For this competition we used XGBoost packages in Python and R, as well as a Python implementation of FTRL algorithm and the FFM library for regression problems. To run heavy models on the whole dataset, spot Amazon r3.8xlarge servers were the best variant - fast and with huge RAM.
How did you spend your time on this competition?
From my point of view, it was a feature engineering competition. After my first script with XGBoost, I spent all of my time on preprocessing client and products tables, working with towns and states, creating new aggregations on sales and target variables. So it was 95% of time for feature engineering and only 5% for machine learning.
What was the run time for both training and prediction of your winning solution?
If we run it on r3.8xlarge, it will take around 146 hours (6 days) including feature engineering, training and predicting steps.
Words of wisdom
What have you taken away from this competition?
It was really surprising that pseudo labeling techniques can work outside deep learning competitions. Also you should spend a lot of time thinking about your validation and prediction techniques - it can prevent you from losing your position in the end.
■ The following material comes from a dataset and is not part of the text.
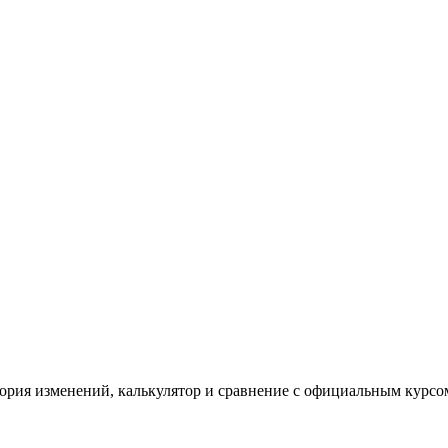
ория изменений, калькулятор и сравнение с официальным курсо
Do you have any advice for those just getting started in data science?
From my side, competitions with kernels enabled are the best teachers for beginners. You can find all variety of scripts there - from simple (like all zeros or random forest on the whole initial dataset) to advanced ones (blend of several models with preprocessing and feature engineering). It's also useful to read topics on forum - you can get a number of ideas from other competitors' posts. The last advice but in my opinion the best one - don't give up!
Teamwork
How did your team form?
I was in top-20, when I got stuck and understood the necessity of new views and ideas to be in top-10 on private - at that time I merged with Clustifier and we started to work together. Later we joined with Andrey to be competitive with another top team - The Slippery Appraisals.
How did your team work together?
We had a chat in Skype (later in Google Hangouts), where we could discuss our ideas. Otherwise, all data was shared on Google Drive and we uploaded our first level submissions there. Moreover, I also shared my RStudio server on AWS with Clustifier, so we could easily work on the same files simultaneously.
How did competing on a team help you succeed?
Firstly, merging your ideas about one to two weeks before the end of competition increases your score. Secondly, you can exchange your ideas with teammates and each of them would implement those ideas in his own manner - this boosts your models even more. Finally, it's a nice time to share experience and tips & tricks, which help you to go up and improve stability of your solution before private LB.
Just for fun
If you could run a Kaggle competition, what problem would you want to pose to other Kagglers?
It would be nice to create a small challenge with leaderboard shake up prediction. This topic is always popular on forums near the end of each competition.
What is your dream job?
Data scientist outside Russia
Bio
Alexander Ryzhkov has graduated from Mathematical Methods of Forecasting department at Moscow State University in 2015, where his scientific advisor was Alexander D’yakonov. Now he works as a software developer in Deutsche Bank Technology Center (Moscow).